| Testo del documento |
· · · · · · ·

L’impresa dei veneziani Bovolenta e Calderan: 600 km nel più grande deserto di sabbia del mondo
Alberto Bovolenta, 38 anni, maestro di tennis di Musile, e l’esploratore portogruarese Max Calderan hanno affrontato il Rub al-Khali nella penisola araba: «Eravamo insieme, ma al tempo stesso da soli davanti al deserto»
Giovanni Monforte
Sono stati i primi civili a percorrere, almeno in parte, la Calderan Line, il tragitto disegnato tre anni fa dall’esploratore Max Calderan all’interno del Rub al-Khali, il più grande deserto di sabbia del mondo, nella Penisola araba.
Protagonisti della spedizione una decina di avventurosi viaggiatori italiani, tra cui Alberto Bovolenta, 38enne residente a Musile, originario di Eraclea e maestro di tennis a Noventa. Ad accompagnarli è stato proprio l’esploratore portogruarese Max Calderan.
Bovolenta è un grande appassionato di viaggi. Ha già visitato mezzo mondo, dalla Namibia alla Lapponia, dal Botswana al Rio delle Amazzoni. Ma anche per lui questa spedizione nel Rub al-Khali è stata l’esperienza più estrema, in un posto dove mai nessuno, tranne Calderan, si era spinto.

· · · · · · ·

| Voci |
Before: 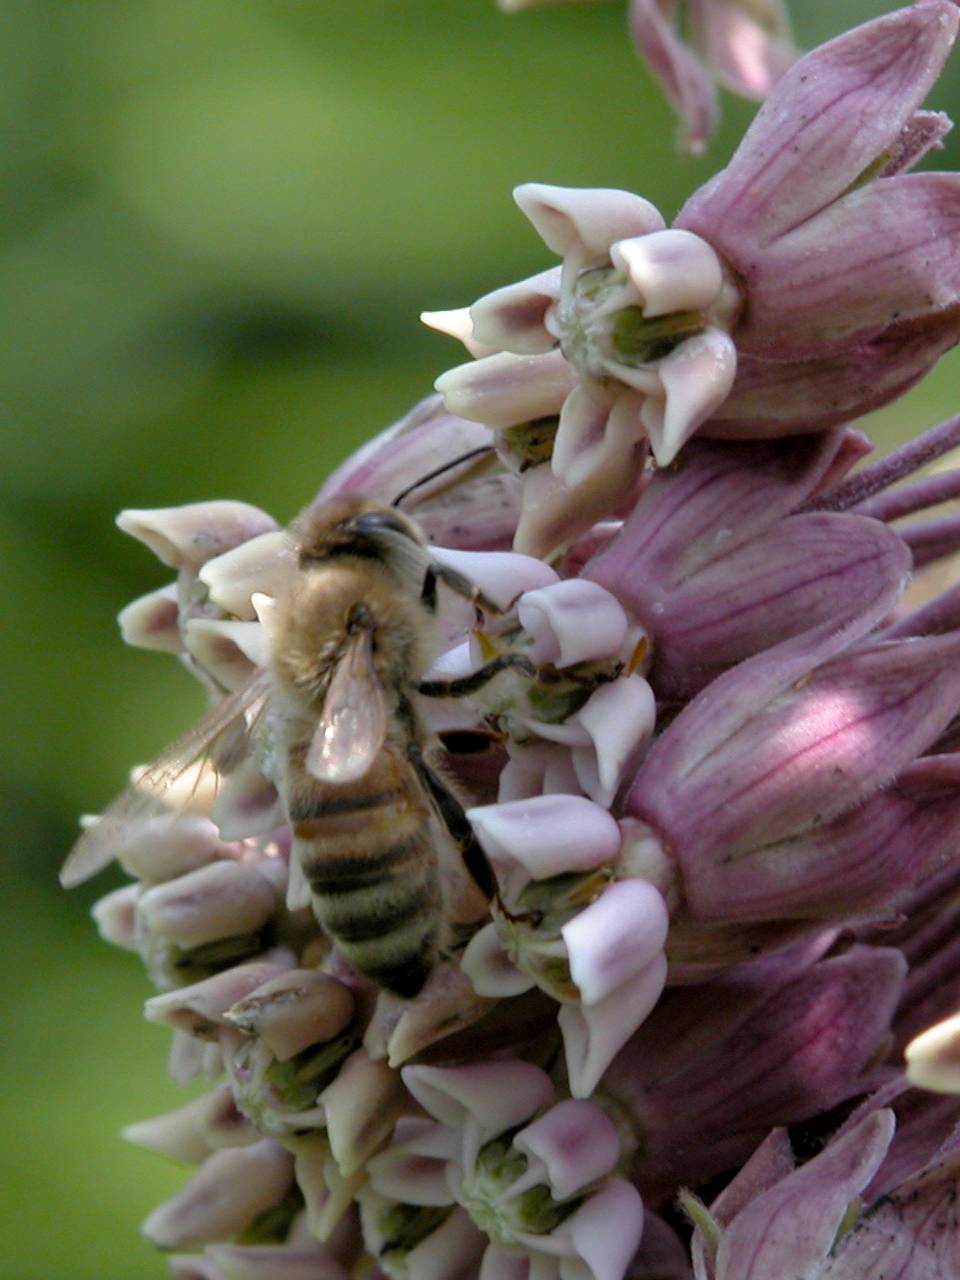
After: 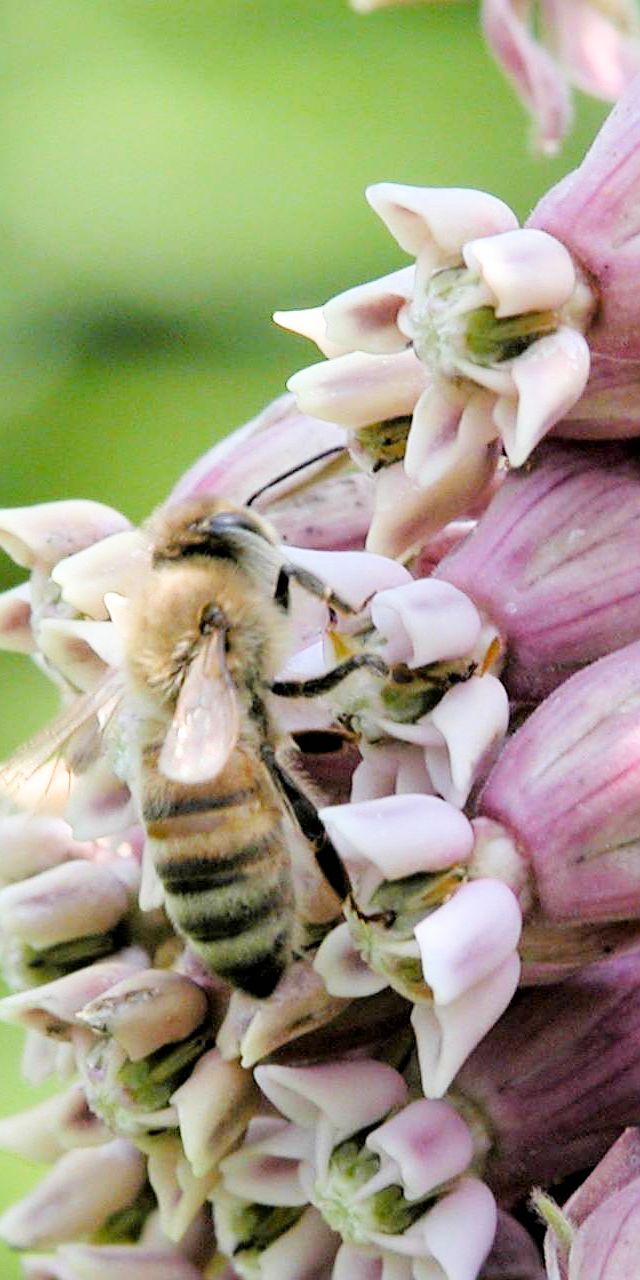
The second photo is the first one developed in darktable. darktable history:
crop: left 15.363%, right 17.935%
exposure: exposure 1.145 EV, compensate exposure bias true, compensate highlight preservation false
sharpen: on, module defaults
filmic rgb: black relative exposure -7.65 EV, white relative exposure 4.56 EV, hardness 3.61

· · · · · · ·

| Lavoro richiesto |
1. Rispondi in base all'articolo sul Rub al-Khali:
(a) Quanti anni ha Alberto Bovolenta?
(b) In quale località insegna tennis?
(c) Quanto tempo fa Max Calderan ha disegnato la Calderan Line?
2. Trascrivi dall'articolo sul Rub al-Khali il passo che comincia con le parole "Giovanni Monforte" e termina dopo le parole "portogruarese Max Calderan.".
3. Riprendi l'articolo sul Rub al-Khali dal punto in cui si interrompe.
Le voci non hanno alcun ruolo in questo lavoro.

| Soluzioni dell'esercizio |
1.
(a) 38 anni.
(b) A Noventa.
(c) Tre anni fa.

2.
Giovanni Monforte
Sono stati i primi civili a percorrere, almeno in parte, la Calderan Line, il tragitto disegnato tre anni fa dall’esploratore Max Calderan all’interno del Rub al-Khali, il più grande deserto di sabbia del mondo, nella Penisola araba.
Protagonisti della spedizione una decina di avventurosi viaggiatori italiani, tra cui Alberto Bovolenta, 38enne residente a Musile, originario di Eraclea e maestro di tennis a Noventa. Ad accompagnarli è stato proprio l’esploratore portogruarese Max Calderan.

3.
«Seguivo Max su Facebook perché ho la passione per i viaggi d’avventura e avevo ammirato la sua impresa», racconta Bovolenta. «Un giorno ho letto un post in cui annunciava che c’era la possibilità, per un numero ristretto di persone, di intraprendere la stessa avventura. Ho provato a scrivere all’email, anche se dubitavo mi chiamassero. Invece così è stato. Ho dovuto confermare più volte la mia volontà. Ho sostenuto un colloquio con Max che verteva sull’aspetto fisico, ma soprattutto sulla mente. Il concetto è che devi sentirti tranquillo nel saperti con migliaia di chilometri di sabbia intorno, senza contatti, sapendo che, se accadesse qualcosa, sarebbe un problema venirti a salvare. Max voleva capire le mie motivazioni. Poter andare in un posto così particolare, essere il primo a farlo tra i civili, per me era una specie di sfida».
Il viaggio è durato una decina di giorni, di cui otto nel deserto. Sbarcato a Riyad, il gruppetto si è inoltrato in jeep per un migliaio di chilometri all’interno dell’Arabia Saudita, fino a raggiungere il percorso della Calderan Line nel punto centrale, che poi è anche il centro geografico del Rub al-Khali.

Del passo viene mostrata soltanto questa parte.